I had friends who pointed out to me something that I had completely forgotten, that the first film I ever made was seven minute short called “Transfer”, and it was about a psychiatrist and a patient. And the patient is complaining that the only relationship that he has ever had that meant anything was his relationship with his psychiatrist, and so he is kind of stalking him and following him around. So, this is kind of coming full circle in that way.
Cronenberg recognizes the value of pyschology in today’s society.
It is a little bit like Einstein’s theories not being able you be proved until we could send spaceships out into outer space, to test his theories about time and space. It turns out that Freud— also with new technology—that some of his theories have been absolutely confirmed. Modern psychologists like to call it non-consciousness rather than unconscious, so that sort of is a different concept, but it is really sort of basically the same thing. So, I think we are not through with Freud, or with Jung. As I say, it seems that it has splintered off into many different kinds of therapy. That great invention of Freud’s—the relationship between an analyst and a patient—seems to still have resonance for people. It is sort of a secular version of the confessional; you have someone not judging you—although I guess a priest is more judgmental really—but the idea that, well, as you see with Sabina, a man she doesn’t know is asking her to say these extremely intimate things, and he is not judging her. He is not saying you are wrong; this is bad you are evil. He is just listening and allowing her to hear herself. So, that still seems to be a valuable thing. We have friends who do that for us sometimes now, but it’s because we all know this kind of analytical procedure, because it has been so much in the zeitgeist for all those years. But, it seems that people need it, and they still look for it.
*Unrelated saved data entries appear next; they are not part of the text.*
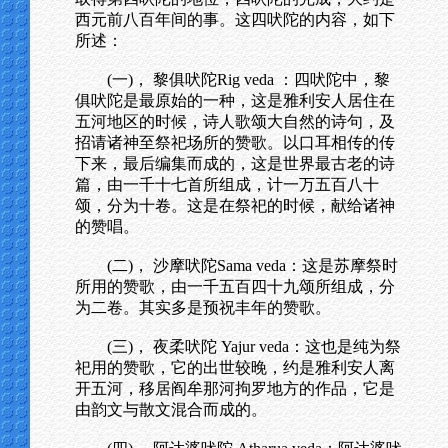
西元前八百年间的事。这四吠陀的内容，如下
所述：
(一)， 黎俱吠陀Rig veda ：四吠陀中，黎
俱吠陀是最原始的一种，这是雅利安人居住在
五河地区的时候，诗人歌颂大自然的诗句，及
招请诸神至祭祀场所的赞歌。以口耳相传的传
下来，最后编集而成的，这是世界最古老的诗
篇，由一千十七首所组成，计一万五百八十
颂，分为十卷。这是在祭祀的时候，献给诸神
的赞唱。
(二)， 沙摩吠陀Sama veda：这是苏摩祭时
所用的赞歌，由一千五百四十九颂所组成，分
为二卷。其实多是预祝丰年的赞歌。
(三)， 夜柔吠陀 Yajur veda：这也是纯为祭
祀用的赞歌，它的出世较晚，约是雅利安人离
开五河，移居阎牟那河拘罗地方的作品，它是
由韵文与散文混合而成的。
The pioneering studies of Jung, Freud, and Sabina have somewhat given way to taboo subjects covered on Dr. Drew and Dr. Phil in the modern world. However, Cronenberg doesn’t necessarily agree with the new cultural zeitgeist.
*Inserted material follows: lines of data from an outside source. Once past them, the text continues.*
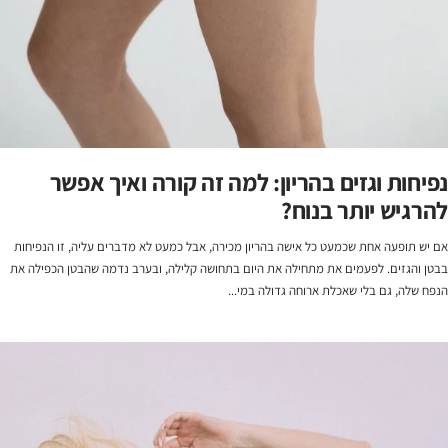
נפיחות וגזים בהריון: למה זה קורה ואיך אפשר
להרגיש יותר בנוח?
אם יש תופעה אחת שכמעט כל אישה בהריון מכירה, אבל כמעט לא מדברים עליה, זו הנפיחות
בבטן והגזים. לפעמים את מתחילה את היום בתחושה קלילה, ובערב נדמה שהבטן הכפילה את
הנפח שלה, גם בלי שאכלת ארוחה גדולה במי...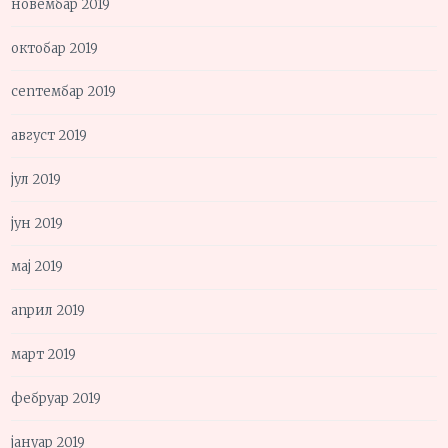
новембар 2019
октобар 2019
септембар 2019
август 2019
јул 2019
јун 2019
мај 2019
април 2019
март 2019
фебруар 2019
јануар 2019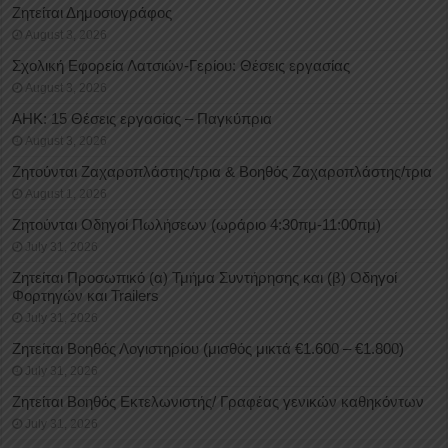
Ζητείται Δημοσιογράφος
August 3, 2026
Σχολική Εφορεία Λατσιών-Γερίου: Θέσεις εργασίας
August 3, 2026
ΑΗΚ: 15 Θέσεις εργασίας – Παγκύπρια
August 3, 2026
Ζητούνται Ζαχαροπλάστης/τρια & Βοηθός Ζαχαροπλάστης/τρια
August 1, 2026
Ζητούνται Οδηγοί Πωλήσεων (ωράριο 4:30πμ-11:00πμ)
July 31, 2026
Ζητείται Προσωπικό (α) Τμήμα Συντήρησης και (β) Οδηγοί
Φορτηγών και Trailers
July 31, 2026
Ζητείται Βοηθός Λογιστηρίου (μισθός μικτά €1.600 – €1.800)
July 31, 2026
Ζητείται Βοηθός Εκτελωνιστής/ Γραφέας γενικών καθηκόντων
July 31, 2026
In a way, for better or worse because I hate those shows – I find them totally unbearable and vulgar and ridiculous and hideous – aside from that, in a way these three people: Freud, Jung and Sabina invited that aspect of the 20th century and invented modernity in terms of the relationships that people have. When you read the letters between Freud and Jung, they feel totally modern. Why do they feel modern? Here were two professional men, highly respective in highly conservative professions writing to each other about bodily fluids and erotic dreams and things that men of that time would never speak those words, especially to other men. When Sabina, their intellectual equal, she spoke about woman’s erotic nature at the same time, the same level, it was also unheard of before. Now, any blogger, whatever, it’s all out there. It was really invented by those people, it was unprecedented.
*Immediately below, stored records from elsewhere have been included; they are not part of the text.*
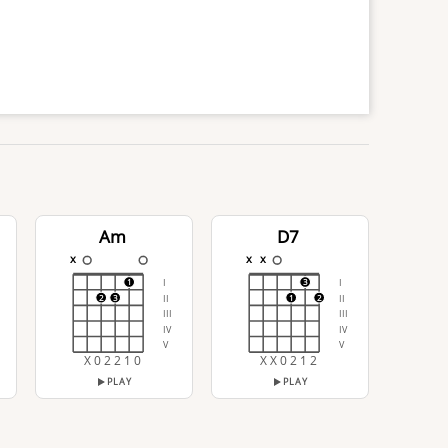
Am
D7
x
x
x
I
I
1
3
II
II
2
3
1
2
III
III
IV
IV
V
V
X 0 2 2 1 0
X X 0 2 1 2
PLAY
PLAY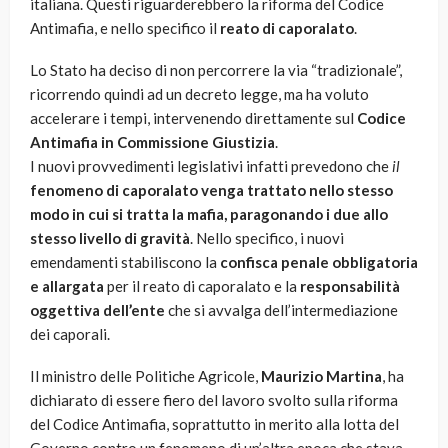
italiana. Questi riguarderebbero la riforma del Codice
Antimafia, e nello specifico il
reato di caporalato
.
Lo Stato ha deciso di non percorrere la via “tradizionale”,
ricorrendo quindi ad un decreto legge, ma ha voluto
accelerare i tempi, intervenendo direttamente sul
Codice
Antimafia
in Commissione Giustizia
.
I nuovi provvedimenti legislativi infatti prevedono che
il
fenomeno di caporalato venga trattato nello stesso
modo in cui si tratta la mafia, paragonando i due allo
stesso livello di gravità
. Nello specifico, i nuovi
emendamenti stabiliscono la
confisca penale obbligatoria
e allargata
per il reato di caporalato e la
responsabilità
oggettiva dell’ente
che si avvalga dell’intermediazione
dei caporali.
Il ministro delle Politiche Agricole,
Maurizio Martina
, ha
dichiarato di essere fiero del lavoro svolto sulla riforma
del Codice Antimafia, soprattutto in merito alla lotta del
Hollywood has given us a few versions of Freud. A DANGEROUS METHOD’s Freud is the one most faithful to the doctor’s legacy. When speaking specifically about John Huston’s FREUD, Cronenberg clarifies,
I saw when it came out, believe it or not. That was a long time ago [laughs]. I do remember reading that Huston was the absolute wrong guy to direct that movie because I think he didn’t believe in analysis. He didn’t believe in sex as the driving force of all that was the young Freud played by Montgomery Clift, so I think was very much a classic Hollywood blunder, let’s put it that way. They understood that it was something intense and hot, Freud, but they didn’t really get it. Despite that Jean Paul Sartre worked on the script, he really understood Freud, but he wasn’t a screenwriter. Even that element was probably not helpful. At least it was a sort of serious attempt with Freud. There was a BBC miniseries with which was really quite good.
A DANGEROUS METHOD opens on November 23 in New York and Los Angeles.